Geçen aylarda, Kadın Sığınma Evlerine büyük destek veren USTA MAKASLAR’ın bu destek gecesinde, bir şiir dinletisi yaptım. İzmir Kadın Sığınma Evlerinin yayınladığı broşürlerdeki bilgiler tüylerimi diken diken etmeye yetti. Rastladığımız veriler aslında bütün bu ayrımcılığın net göstergesiydi ve bu başlı başına bir zulümdü.
Kadınlara karşı şiddet dünyada en yaygın, ancak en az cezalandırılan suçtur.
-Tahminlere göre 113 ile 200 milyon arasında kadın demografik olarak “kayıp” (yok) görünmektedir.

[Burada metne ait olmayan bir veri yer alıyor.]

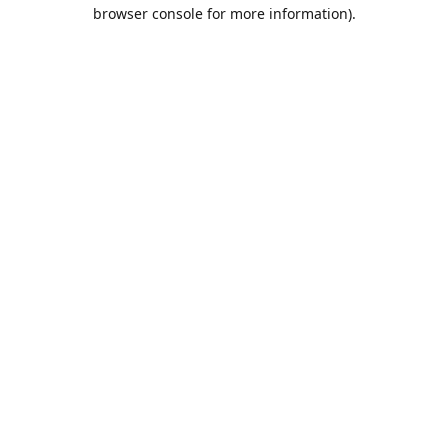
browser console for more information).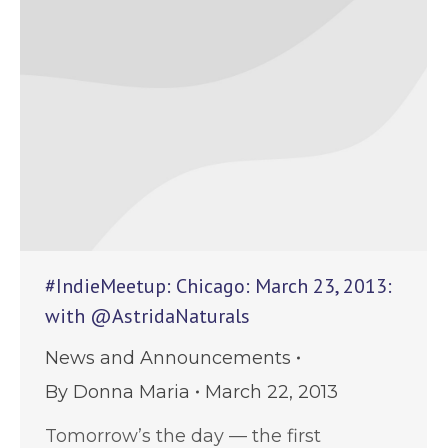
#IndieMeetup: Chicago: March 23, 2013:
with @AstridaNaturals
News and Announcements
By
Donna Maria
March 22, 2013
Tomorrow’s the day — the first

Ya doğar doğmaz öldürülmüşler (erkek çocuğun kız çocuğa tercih edilmesi) ya da erkek kardeşleri
ve babalarıyla eşit derecede gıda ve tıbbi olanaklara ulaşamamışlardır.
-Fuhuşa zorlanan ya da bunun için satılan kadınların sayısı yılda 700.000 ila 4.000.000 arasındadır.
Cinsel kölelik düzeninden elde edilen kazançlar yılda tahminen on iki milyar dolardır.
-Küresel olarak, on beş ile kırk beş yaş arası kadınlar, kanser, sıtma, trafik kazaları ve savaşlardan daha ziyade, erkek şiddetinin sonucu hayatını kaybetmekte veya sakatlanmaktadır.
-En az üç kadından biri dövülmüş, cinsel ilişkiye zorlanmış ya da hayatı boyunca başka türlü suiistimal edilmiştir (tecavüz, kötü davranış).
Genellikle, suiistimal eden kişi aileden bir üye ya da kadının tanıdığı bir kimsedir.
Ev içi şiddet, bölge, kültür, etnik köken, eğitim, sınıf ve din ne olursa olsun kadınlara karşı en yaygın suiistimal şeklidir.
-Dinsel, kültürel vb. nedenlerle yılda iki milyondan fazla kız çocuğunun genital organlarına hasar verilmektedir. Bu oran, 15 saniyede bir kız çocuğudur.
-Sistematik tecavüz yeryüzündeki birçok çatışmalarda bir terör silahı olarak kullanılmaktadır. Ruanda Soykırımı (1994) esnasında 250.000 ila 500.000 kadının tecavüze uğradığı tahmin edilmektedir.
Bunları okuduktan sonra, bizleri dünyaya getiren anne, abla, eş olan kadınlara, ya da esasında bizden güçsüz olana ettiğimiz zulmü görünce insan olmaktan utandım.
Hayat bize verilen bir armağandır, bu armağanı başkaları için zulüm yapmayalım.
Annemin, ablalarımın, aşkım eşimin ve tüm kadın dostlarımın ‘’DÜNYA KADIN GÜNLERİ’’ni kutlarım. Sizleri, seviyorum.